Dev pressed his lips closed. Between the smell of his own blood and the cop’s aggression, his fangs were ripping down from his gums. Unfortunately, Waterson interpreted the gesture as further obstinacy.
He gave Dev a hard shake, jarring his shoulder. “I want the truth!”
Dev sucked in an abrasive breath as blinding spears of pain electrified the room around him. He wrapped one hand around the cop’s wrist, the other hand rattling ineffectually at the bedrail, and tried to pry the man’s hold loose. His hospital gown ripped. The dickhead wouldn’t let go.
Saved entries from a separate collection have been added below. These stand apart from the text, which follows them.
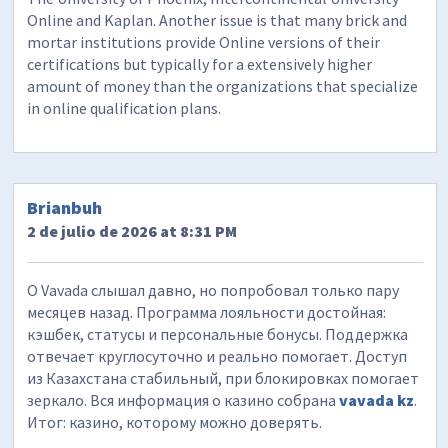
Online and Kaplan. Another issue is that many brick and
mortar institutions provide Online versions of their
certifications but typically for a extensively higher
amount of money than the organizations that specialize
in online qualification plans.
Brianbuh
2 de julio de 2026 at 8:31 PM
О Vavada слышал давно, но попробовал только пару
месяцев назад. Программа лояльности достойная:
кэшбек, статусы и персональные бонусы. Поддержка
отвечает круглосуточно и реально помогает. Доступ
из Казахстана стабильный, при блокировках помогает
зеркало. Вся информация о казино собрана
vavada kz
.
Итог: казино, которому можно доверять.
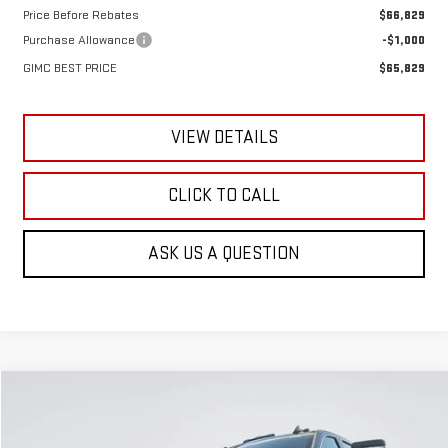
Price Before Rebates
$66,829
Purchase Allowance
-$1,000
GIMC BEST PRICE
$65,829
VIEW DETAILS
CLICK TO CALL
ASK US A QUESTION
Compare Vehicle
NEW
2026
GMC SIERRA 3500 HD
SLE
BUY
FINANCE
LEASE
Special Offer
Price Drop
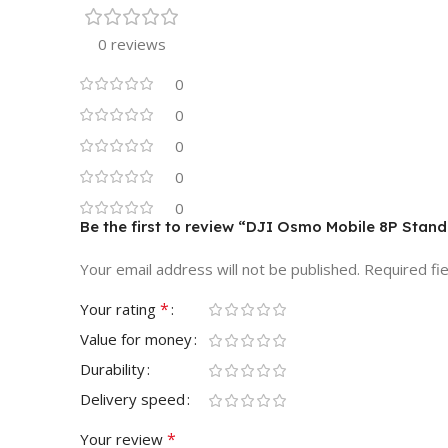
0 reviews
0
0
0
0
0
Be the first to review “DJI Osmo Mobile 8P Stand
Your email address will not be published.
Required fi
*
Your rating
Value for money
Durability
Delivery speed
*
Your review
“You have been told the truth,” Dev said through tight, fang-concealing lips, “the last night you saw Dr. Tonĩ Parthen at Scripps Hospital.” His hand started to shake, and he let go of Waterson’s wrist before he gave away that he’d expended his last reserves. “You just don’t want to believe it, you weak tit, because if you did, you’d have to accept that Tonĩ would rather willingly work at a research institute than go off and have babies with you. Oh, ho! Now see who’s bothered a great deal.”